As a general rule, plasmids carrying a mutated allele of ftsA had the residue change following the plasmid such as pSEBXXX-R286W while the plasmid carrying WT ftsA would be called pSEBXXX. Also, pSEBXXX-M represents the library of plasmids with randomly mutagenized ftsA alleles. Each mutant was confirmed by sequencing.

Random PCR mutagenesis of ftsA or ftsAΔMTS was done using Stratagene's Gene Morph II kit with similar conditions as described earlier (Pichoff and Lutkenhaus, 2007). Mutagenized PCR fragments were cloned into the plasmids using the same restriction sites as during the construction of the original non-mutated plasmids pSEB306 or pSEB385.

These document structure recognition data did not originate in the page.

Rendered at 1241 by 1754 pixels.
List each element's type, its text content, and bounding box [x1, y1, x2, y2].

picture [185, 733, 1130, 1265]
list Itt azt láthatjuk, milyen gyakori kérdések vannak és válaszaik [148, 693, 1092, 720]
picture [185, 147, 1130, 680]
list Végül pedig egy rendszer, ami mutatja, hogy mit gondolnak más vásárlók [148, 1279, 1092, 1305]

Site-directed mutagenesis of ftsA was done using the Stratagene's Quickchange kit following the manufacturer guidelines. The sequence of the mutagenic primers will be provided upon request.

Y2H protocol and plasmids

The yeast two-hybrid assay was performed exactly as described earlier (Pichoff and Lutkenhaus, 2002; 2007) using the same yeast strain (SFY524) and pairs of plasmids for the interaction with FtsA (pSEB347[Gal4bd-FtsAΔMTS]/pSEB304[Gal4act-FtsAΔMTS]) or with FtsZ (pSEB347[Gal4bd-FtsAΔMTS]/pSEB135[Gal4act-FtsZ]). Each ftsA mutation was introduced into the pSEB347 plasmid by site-directed mutagenesis.


This work was supported by Grant GM29764 from the National Institutes of Health.